SOURCE TEXT:
== Segment start ==
Change Request (CR) are software artifacts that describe defects to be fixed or enhancements to be implemented in a software system (Cavalcanti et al., 2013a). CRs are managed with the support of a CR repository software, such as Bugzilla (Bugzilla, 2013) and Mantis (Mantis Bug Tracker, 2013). These repositories play a fundamental role in the software maintenance process, being a common place for communication and coordination among different stakeholders (Bertram et al., 2010). Indeed, the CR artifact is the primary unit of work in many software development projects (Anvik and Murphy, 2007).

The task of assigning a CR, also known as CR triage, consists of selecting the most suitable software developer to handle a given CR. Generally, such a developer is the one who has enough expertise to handle the issues reported in the CR (Aljarah et al., 2011). In addition, the assignment decision must take into account the developer’s workload, availability, and the CR priority, in order to obtain the lowest, economically feasible time to fix (Di Lucca, Di Penta, Gradara, 2002, Hosseini, Nguyen, Godfrey, 2012, Cavalcanti, Neto, Machado, de Almeida, de Lemos Meira, 2013). Thus, this task requires considerable knowledge of the project, and good communication skills to negotiate with the involved stakeholders (Cavalcanti et al., 2013c).

Assigning CRs to developers is both labor-intensive and time consuming, as it is usually regarded as a manual handling task (Anvik, Hiew, Murphy, 2006, Jeong, Kim, Zimmermann, 2009). Depending on the software project, the number of new CRs can vary from dozens to hundreds in a single day (Cavalcanti et al., 2013a). As a consequence, the greater the number of CRs that are opened, the more complex the problem becomes.

Several automated approaches have been proposed to overcome the problem of CR assignment by using machine learning techniques. Some of these approaches are based on the hypothesis that the most suitable developer for a new CR is the one who has already solved similar CRs in the past (Di Lucca, Di Penta, Gradara, 2002, Cubranic, Murphy, 2004, Anvik, Hiew, Murphy, 2006, Ahsan, Ferzund, Wotawa, 2009b, Jeong, Kim, Zimmermann, 2009, Lin, Shu, Yang, Hu, Wang, 2009, Rahman, Ruhe, Zimmermann, 2009). Other approaches consider that an appropriate developer can be found by looking at past CRs and data from version control systems (Canfora, Cerulo, 2006, Ahsan, Ferzund, Wotawa, 2009a, Matter, Kuhn, Nierstrasz, 2009, Kagdi, Gethers, Poshyvanyk, Hammad, 2012) or source code (Linares-Vásquez et al., 2012). In general, these approaches use machine learning techniques to automatically suggest a list of appropriate developers for a new incoming CR.

Despite the number of proposals, there is no empirical evidence about their applicability to real-world environments. To the best of our knowledge, most practitioners are still assigning CRs manually. Current approaches have not been adopted because of two main problems, as follows (Cavalcanti et al., 2014):

•
They were designed to be autonomous, so that the software analysts do not have the control of the approach; this is, they cannot modify the behavior of the approach. Without such control, in turn, the approach cannot be properly calibrated. As a consequence, if its performance is not satisfactory, it is simply discarded.
•
These approaches lack contextual information necessary to assign CRs properly. Software development companies might be highly dynamic, in terms of involved staff, e.g., developers move from project to project; developers can be hired/fired during project development; or they can even take a vacation or a day off. This dynamic influences the assignment of CRs. Thus, contextual information impacts the performance of automated approaches.
== Segment end ==
WHAT TO WORK ON:
(a) According to the passage on change request assignment, what three things must the assignment decision take into account besides expertise?
(b) Summarize the passage on change request assignment in two sentences.
(c) Write out the section of the passage on change request assignment that opens with the words containing "Change Request (CR)" and closes with "and Murphy, 2007).".
The entries that come after this point are drawn from a separate source.

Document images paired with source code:
== Segment start ==
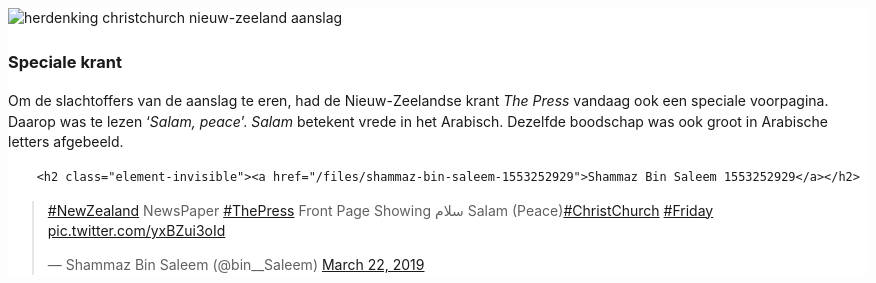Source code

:         
  
  <div class="content">
    <img alt="herdenking christchurch nieuw-zeeland aanslag" title="Foto: ANP" height="2890" width="4335" class="media-element file-default" data-delta="3" src="https://original.sevendays.nl/sites/default/files/ANP-71404612_0.jpg">  </div>

  
</div>
</div>
<h3>Speciale krant</h3>
<p>Om de slachtoffers van de aanslag te eren, had de Nieuw-Zeelandse krant <em>The Press</em> vandaag ook een speciale voorpagina. Daarop was te lezen ‘<em>Salam, peace</em>’.<em> Salam</em> betekent vrede in het Arabisch. Dezelfde boodschap was ook groot in Arabische letters afgebeeld.</p>
<p><div class="media media-element-container media-default"><div id="file-536655" class="file file-document file-text-oembed">

        <h2 class="element-invisible"><a href="/files/shammaz-bin-saleem-1553252929">Shammaz Bin Saleem 1553252929</a></h2>
    
  
  <div class="content">
    
<blockquote class="twitter-tweet" data-width="550"><p lang="ca" dir="ltr"><a href="https://twitter.com/hashtag/NewZealand?src=hash&amp;ref_src=twsrc%5Etfw">#NewZealand</a> NewsPaper <a href="https://twitter.com/hashtag/ThePress?src=hash&amp;ref_src=twsrc%5Etfw">#ThePress</a> Front Page Showing سلام Salam (Peace)<a href="https://twitter.com/hashtag/ChristChurch?src=hash&amp;ref_src=twsrc%5Etfw">#ChristChurch</a> <a href="https://twitter.com/hashtag/Friday?src=hash&amp;ref_src=twsrc%5Etfw">#Friday</a> <a href="https://t.co/yxBZui3oId">pic.twitter.com/yxBZui3oId</a></p>&mdash; Shammaz Bin Saleem (@bin__Saleem) <a href="https://twitter.com/bin__Saleem/status/1108903765187264512?ref_src=twsrc%5Etfw">March 22, 2019</a></blockquote>
<script async="" src="https://platform.twitter.com/widgets.js" charset="utf-8"></script>
  </div>

  
</div>
</div>  
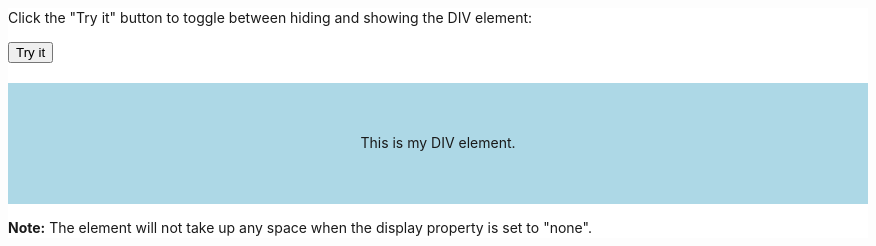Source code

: 


<html>
<head>
<meta name="viewport" content="width=device-width, initial-scale=1">
<style>
#myDIV {
  width: 100%;
  padding: 50px 0;
  text-align: center;
  background-color: lightblue;
  margin-top: 20px;
}
</style>
</head>
<body>

<p>Click the "Try it" button to toggle between hiding and showing the DIV element:</p>

<button onclick="myFunction()">Try it</button>

<div id="myDIV">
This is my DIV element.
</div>

<p><b>Note:</b> The element will not take up any space when the display property 
is set to "none".</p>

<script>
function myFunction() {
  var x = document.getElementById("myDIV");
  if (x.style.display === "none") {
    x.style.display = "block";
  } else {
    x.style.display = "none";
  }
}
</script>

</body>
</html>
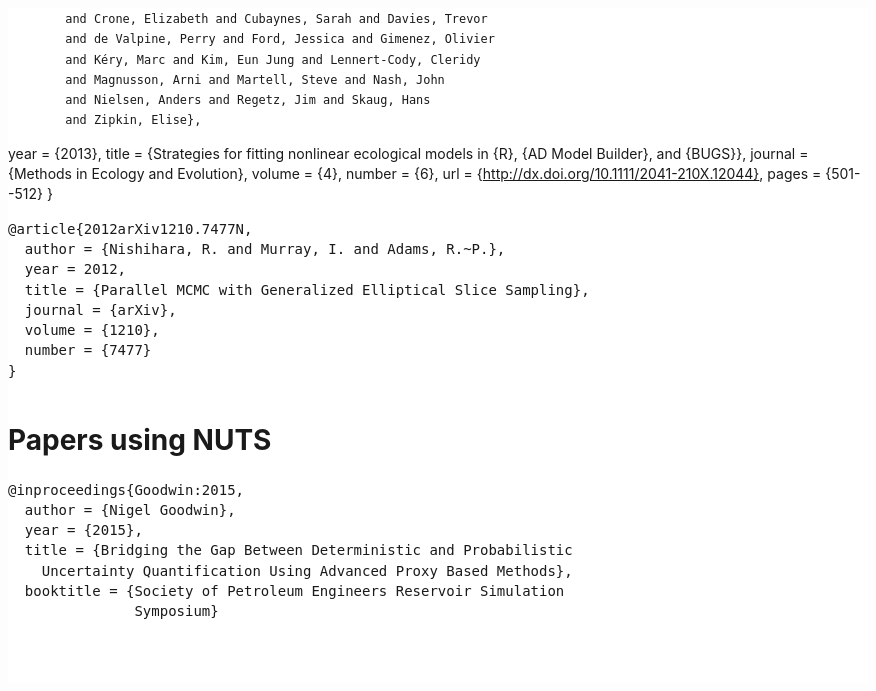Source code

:             and Crone, Elizabeth and Cubaynes, Sarah and Davies, Trevor
            and de Valpine, Perry and Ford, Jessica and Gimenez, Olivier
            and Kéry, Marc and Kim, Eun Jung and Lennert-Cody, Cleridy
            and Magnusson, Arni and Martell, Steve and Nash, John
            and Nielsen, Anders and Regetz, Jim and Skaug, Hans
            and Zipkin, Elise},
  year = {2013},
  title = {Strategies for fitting nonlinear ecological models in {R},
           {AD Model Builder}, and {BUGS}},
  journal = {Methods in Ecology and Evolution},
  volume = {4},
  number = {6},
  url = {http://dx.doi.org/10.1111/2041-210X.12044},
  pages = {501--512}
}
</pre>
<pre>
@article{2012arXiv1210.7477N,
  author = {Nishihara, R. and Murray, I. and Adams, R.~P.},
  year = 2012,
  title = {Parallel MCMC with Generalized Elliptical Slice Sampling},
  journal = {arXiv},
  volume = {1210},
  number = {7477}
}
</pre>

Papers using NUTS
=================

<pre>
@inproceedings{Goodwin:2015,
  author = {Nigel Goodwin},
  year = {2015},
  title = {Bridging the Gap Between Deterministic and Probabilistic
    Uncertainty Quantification Using Advanced Proxy Based Methods},
  booktitle = {Society of Petroleum Engineers Reservoir Simulation
               Symposium}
== Segment end ==
YOUR WRITTEN ANSWERS:
(a)
- The developer's workload
- The developer's availability
- The CR priority

(b) Assigning change requests to the most suitable developer is a labor-intensive, time-consuming manual task, and machine learning approaches have been proposed to automate it by suggesting developers based on past CRs, version control data, or source code. These approaches have not been adopted in practice because analysts cannot control or calibrate them, and because they lack contextual information about a highly dynamic staff.

(c)
Change Request (CR) are software artifacts that describe defects to be fixed or enhancements to be implemented in a software system (Cavalcanti et al., 2013a). CRs are managed with the support of a CR repository software, such as Bugzilla (Bugzilla, 2013) and Mantis (Mantis Bug Tracker, 2013). These repositories play a fundamental role in the software maintenance process, being a common place for communication and coordination among different stakeholders (Bertram et al., 2010). Indeed, the CR artifact is the primary unit of work in many software development projects (Anvik and Murphy, 2007).